We’re talking about L3 Harris, formerly known as Aerojet Rocketdyne. KIRO 7′s Ranji Sinha spoke to a company exec who says the company’s work on NASA’s OSIRIS-REx mission could lead to future asteroid trips and a far future that sounds more like science fiction.
The company was instrumental in helping NASA bring a sample from an asteroid back to Earth, and work done here could pave the way for a future where humans travel to the asteroid belt, visit asteroids, work and mine the asteroid belt. It sounds like sci-fi but It’s not.
For company executive Bill Cahill, Sunday was the culmination of years of work.
“A tremendous sense of pride and accomplishment — all of the contributions from the folks here in Redmond who were able to make that happen,” said Cahill.

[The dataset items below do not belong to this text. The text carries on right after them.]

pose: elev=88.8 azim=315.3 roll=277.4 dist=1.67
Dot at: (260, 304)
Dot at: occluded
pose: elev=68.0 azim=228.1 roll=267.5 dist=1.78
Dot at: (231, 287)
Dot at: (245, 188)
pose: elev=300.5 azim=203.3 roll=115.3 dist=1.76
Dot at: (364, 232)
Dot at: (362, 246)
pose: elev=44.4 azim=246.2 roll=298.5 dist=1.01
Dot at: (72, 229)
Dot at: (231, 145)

Sunday was when a NASA capsule landed in the Utah desert carrying samples from an asteroid. The OSIRIS-REx mission that started in 2016 came back to earth. Aerojet Rocketdyne was behind the propulsion design and helped build the engines for the mission spacecraft.

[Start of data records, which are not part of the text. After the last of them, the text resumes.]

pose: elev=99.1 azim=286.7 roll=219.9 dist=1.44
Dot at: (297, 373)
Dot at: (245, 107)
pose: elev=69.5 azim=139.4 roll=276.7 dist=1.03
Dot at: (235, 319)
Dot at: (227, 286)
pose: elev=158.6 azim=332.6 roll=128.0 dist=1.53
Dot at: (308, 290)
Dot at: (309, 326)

“The mission as a whole was extremely ambitious …we built the thrusters for the entire OSIRIS-REx mission…the very, very fine and delicate maneuvering around the asteroid to keep it in orbit,” said Cahill, who is a program manager at Aerojet Rocketdyne.
Aerojet Rocketdyne developed four types of engines and 28 were used in the mission. It took more than two years for the spacecraft to reach the asteroid named Bennu. A spacecraft touched down on it in 2020, collected samples and then took off for the voyage home. Those samples are now on Earth; scientists will study them to answer how the Earth and solar system were made.

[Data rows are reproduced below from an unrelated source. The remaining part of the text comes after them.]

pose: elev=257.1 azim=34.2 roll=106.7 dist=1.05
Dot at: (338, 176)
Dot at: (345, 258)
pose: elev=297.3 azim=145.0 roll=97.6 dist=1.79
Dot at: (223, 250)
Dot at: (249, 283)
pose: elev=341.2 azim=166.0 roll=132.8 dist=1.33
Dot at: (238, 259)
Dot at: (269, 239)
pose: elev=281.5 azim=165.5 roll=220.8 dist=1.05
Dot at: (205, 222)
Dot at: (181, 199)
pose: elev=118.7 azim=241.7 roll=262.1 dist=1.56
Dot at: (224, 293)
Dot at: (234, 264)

For AR and its 450 employees, the company had to create an engine that could make a soft landing, and that effort proves it can be done. Cahill had to admit that returning a scientific sample back to Earth proves that we could see equipment and people making soft landings on asteroids in the future.
Cahill also said that could open the option of bringing all kinds of things back to Earth, for now, though, accomplishing the science and studying the asteroid samples is key.
“There’s no substitute to having the materials on the surface of the Earth where we have access to all the machinery and labs to do a full exploration,” said Cahill.
AR says it will study the performance of its engines and that it is already involved in another effort to get spacecraft to a different asteroid.